Et moi, mes yeux sont grand ouverts. Je sens mon poul battre contre mon oreiller : je vous jure, je suis certaine qu'on peut voir ma gorge bouger sous les pulsations! Mes pensées roulent à fond la caisse et voguent de l'amour à l'école, de la job au déménagement, de la couleur de ma future chambre au dîner de Pâques demain, que dis-je, tantôt.
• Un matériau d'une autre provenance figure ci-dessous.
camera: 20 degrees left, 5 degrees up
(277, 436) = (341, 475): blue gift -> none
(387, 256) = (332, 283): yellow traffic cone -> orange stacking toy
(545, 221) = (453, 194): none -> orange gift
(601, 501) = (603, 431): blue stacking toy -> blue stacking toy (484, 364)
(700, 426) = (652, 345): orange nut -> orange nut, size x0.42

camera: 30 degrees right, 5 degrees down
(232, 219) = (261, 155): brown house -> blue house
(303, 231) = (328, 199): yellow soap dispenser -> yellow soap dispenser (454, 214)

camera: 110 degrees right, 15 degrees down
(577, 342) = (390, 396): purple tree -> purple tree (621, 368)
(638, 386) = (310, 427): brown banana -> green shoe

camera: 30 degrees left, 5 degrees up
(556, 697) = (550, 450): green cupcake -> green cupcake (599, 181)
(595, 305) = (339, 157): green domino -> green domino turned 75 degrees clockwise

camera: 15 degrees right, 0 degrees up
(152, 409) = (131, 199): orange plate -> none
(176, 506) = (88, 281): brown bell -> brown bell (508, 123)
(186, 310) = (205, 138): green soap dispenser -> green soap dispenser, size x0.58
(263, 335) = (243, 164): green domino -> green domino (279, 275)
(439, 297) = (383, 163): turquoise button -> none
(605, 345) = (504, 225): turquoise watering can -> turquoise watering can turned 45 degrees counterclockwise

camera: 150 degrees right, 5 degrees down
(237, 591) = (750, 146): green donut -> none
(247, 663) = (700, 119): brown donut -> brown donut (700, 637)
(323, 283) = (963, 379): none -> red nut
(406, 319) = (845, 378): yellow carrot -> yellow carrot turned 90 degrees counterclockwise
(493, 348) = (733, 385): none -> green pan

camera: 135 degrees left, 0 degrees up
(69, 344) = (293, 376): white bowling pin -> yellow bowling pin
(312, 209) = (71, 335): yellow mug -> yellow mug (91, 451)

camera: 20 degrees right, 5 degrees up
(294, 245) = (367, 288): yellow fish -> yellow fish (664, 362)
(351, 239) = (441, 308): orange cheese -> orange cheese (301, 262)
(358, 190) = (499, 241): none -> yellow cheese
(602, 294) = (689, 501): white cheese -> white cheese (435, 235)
Et j'ai mal à la tête, et je veux dormir, JE VEUX DORMIR, BORDEL!

Mais non, ça a l'air.

Plus de deux heures plus tard, après avoir fait le tour de la vie sociale facebookienne d'à peu près tous mes "amis", j'ai toujours les yeux aussi ouverts et je vois le soleil se lever dehors. Si j'avais un char, j'irais chercher de l'eau de Pâques. Au lieu de ça, j'ai une illumination.

La vie est belle.

Je pense à tous mes amis que j'aime tant, à la belle journée d'hier où il faisait si beau et si chaud; je pense aux soirées arrosées du passé et à celles à venir, aux anecdotes pas possibles qui y sont rattachées; je me rappelle Nice, Barcelone et le train, j'imagine l'eau frette d'Old Orchard sur mes chevilles; je revois Lou, bébé, minuscule, endormi dans mes bras avec un beau filet de bave qui vient me mouiller l'épaule; je pense à ma petite sœur qui a fini l'école... l'université; j'écoute de la musique et je trouve ça beau, je prends ma guitare et je grattouille un peu... La vie est vraiment belle.

(...)

Mais au bout du compte, je ne dors pas alors que je voudrais dormir.

Alors je vous emmerde avec ça pour me venger de la vie, si belle mais si ingrate!